Some say the word for regeneration refers to the new birth. They are correct pertaining to its use in Titus 3:5. But in Matthew 19:28, the Lord was talking to already regenerated disciples; therefore, it refers to the new age—the messianic restoration. The time element is explicitly stated. It has to do with the future, when the Son of Man shall sit on the throne of His glory. At that time, the apostles will sit on thrones judging the twelve tribes of Israel. The names of the twelve apostles will be inscribed in the twelve foundations of the New Jerusalem (Rev. 21:14). Hence, the twelve apostles will have a part in that which is future. Furthermore, they had a part in the foundation of the assembly (Eph. 2:19,20).

Those who have forsaken all for the name of Jesus Christ "shall receive an hundredfold, and shall inherit eternal life in its fullness" (Matt. 19:29—translation). The regeneration— messianic restoration of all things—of Acts 3:19-21 is not one single act. It includes the glorification of the bodies of Christians who make up the ekklesia—the body of Christ. It also involves Israel's future restoration when God will deal with them nationally. The judgments that will take place during the millennium before the eternal state of the kingdom are also included in this restoration. Those who will participate in this judging will include the Jewish branches that have been broken off, the assembly that has been grafted in, and the restored natural branches (Rom. 11).

With these truths in mind, any person who spiritualizes the kingdom in order to bring about the teaching of amillen-nialism concerning the Lord's future is dishonest in dealing with the Scriptures. One cannot isolate one text and try to make all other texts fit it.
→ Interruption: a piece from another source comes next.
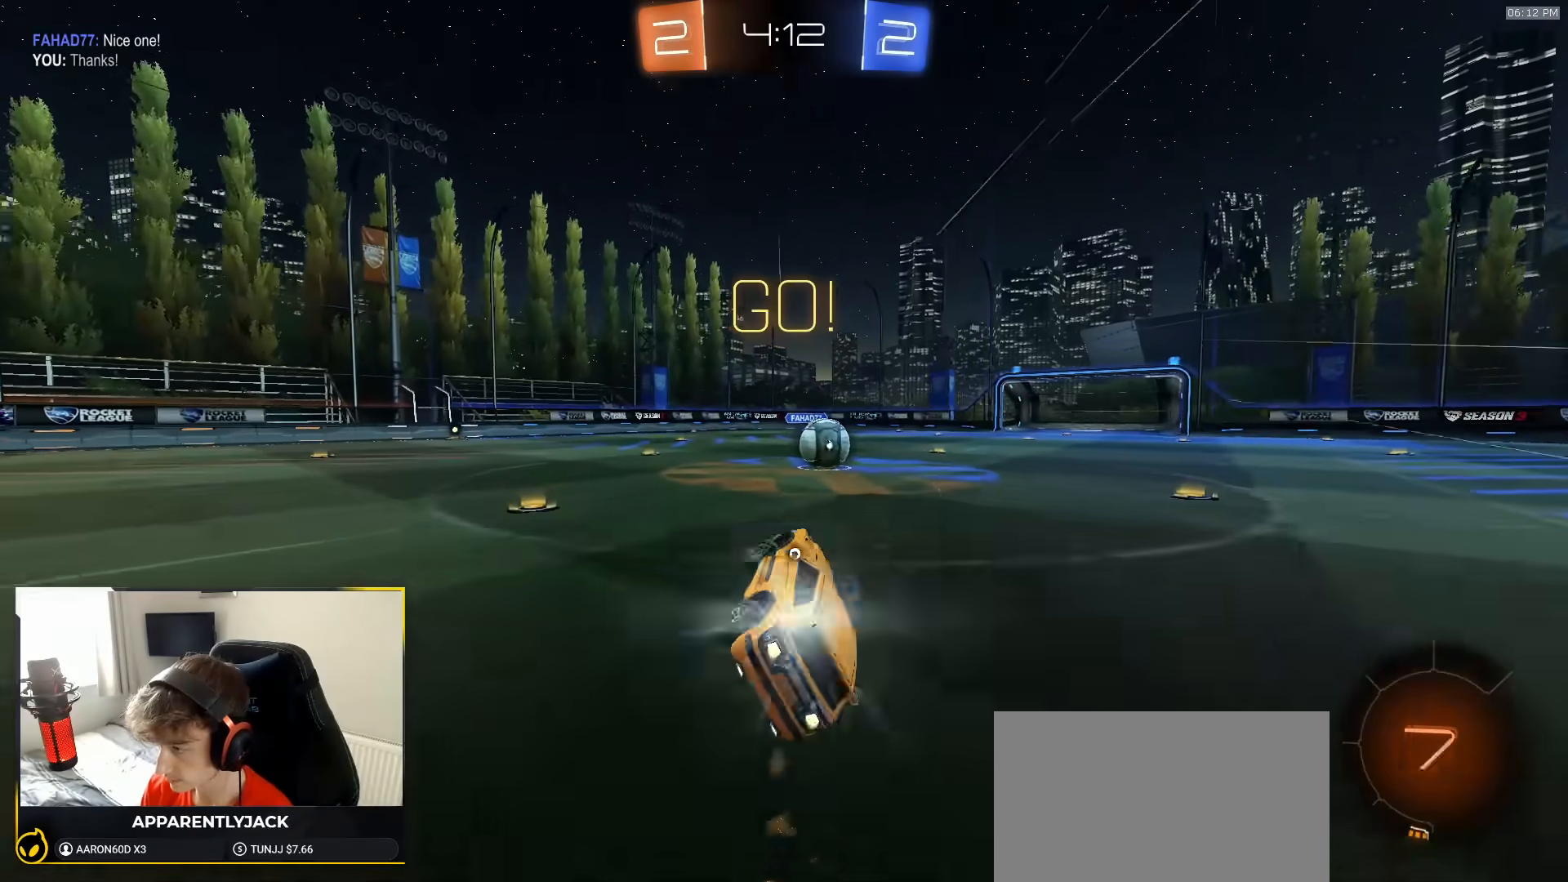
{"buttons": ["CROSS", "R2"], "left_stick": "center", "right_stick": "center", "events": [[17, "TRIANGLE", "up"], [83, "left_stick", "center"], [100, "L1", "up"], [183, "R1", "up"], [200, "left_stick", "right"], [400, "left_stick", "center"], [450, "CROSS", "down"]]}
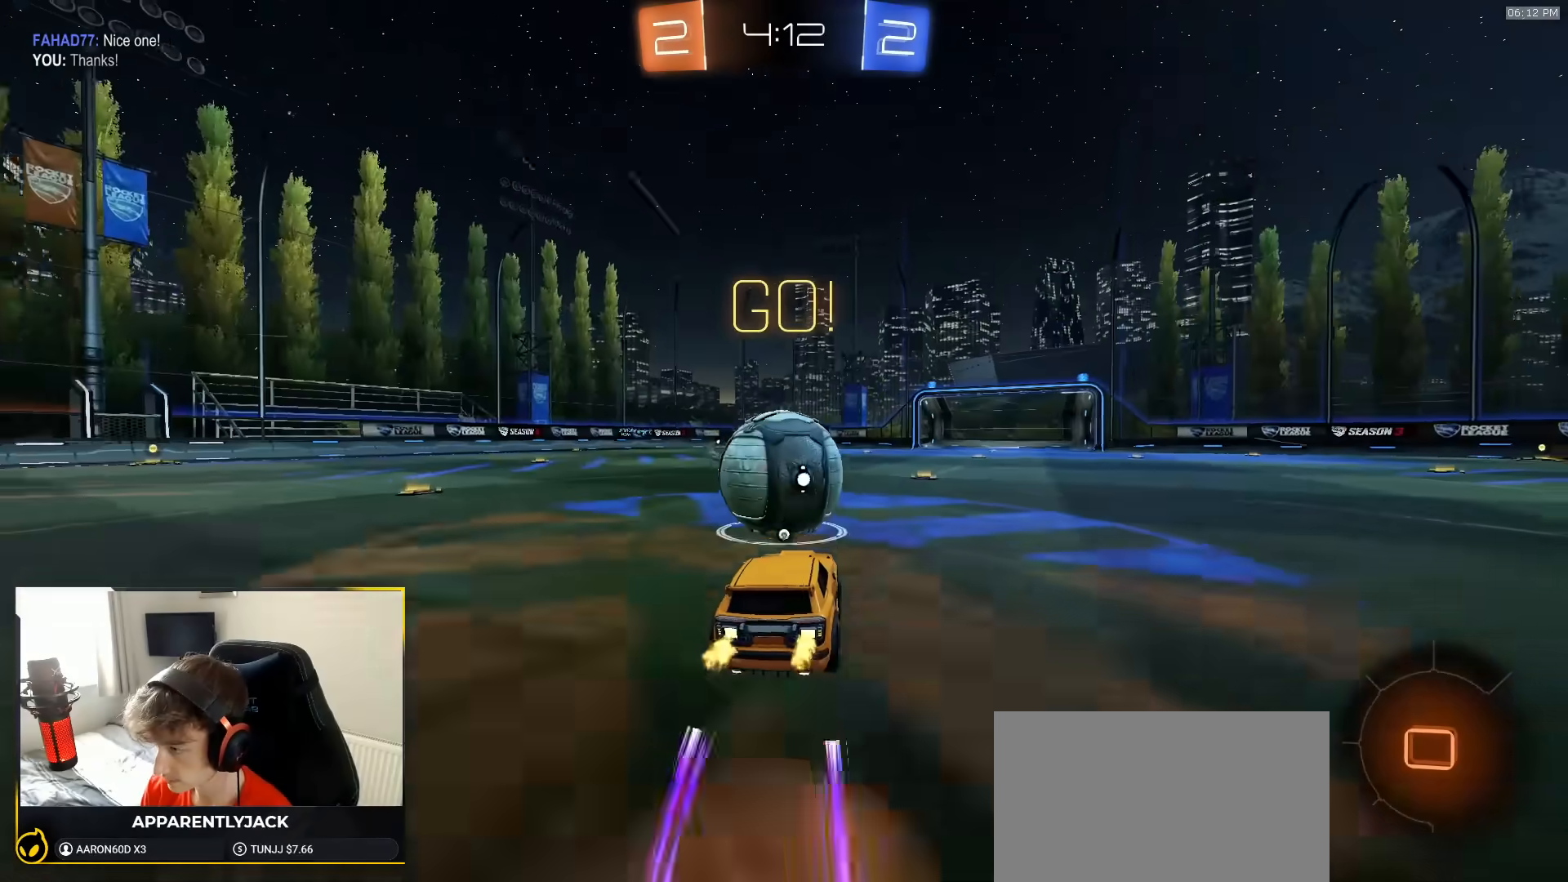
{"buttons": ["TRIANGLE", "R2"], "left_stick": "down-left", "right_stick": "center"}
He must consider all the passages relative to the subject. He is then in a position to arrive at a correct conclusion when all the various Scriptures pertaining to the subject harmonize.

There is no doubt about the spirituality of the literal kingdom. Jesus Christ had a material body while He walked among men. He was also filled with the Spirit. There was none more spiritual than He who has the Spirit without measure. When the Holy Spirit is poured out on all flesh in the kingdom, the kingdom will be very much a spiritual kingdom. When the King—Jesus Christ—pours out His Spirit on all flesh and the Spirit exerts His mighty energy in every direction, extending even to the material creation, surely the kingdom will be preeminently spiritual. This kingdom will not be of this unspiritual world. The literal/spiritual kingdom will be on a renovated earth on which Jesus Christ will reign, and we shall rule and reign with Him.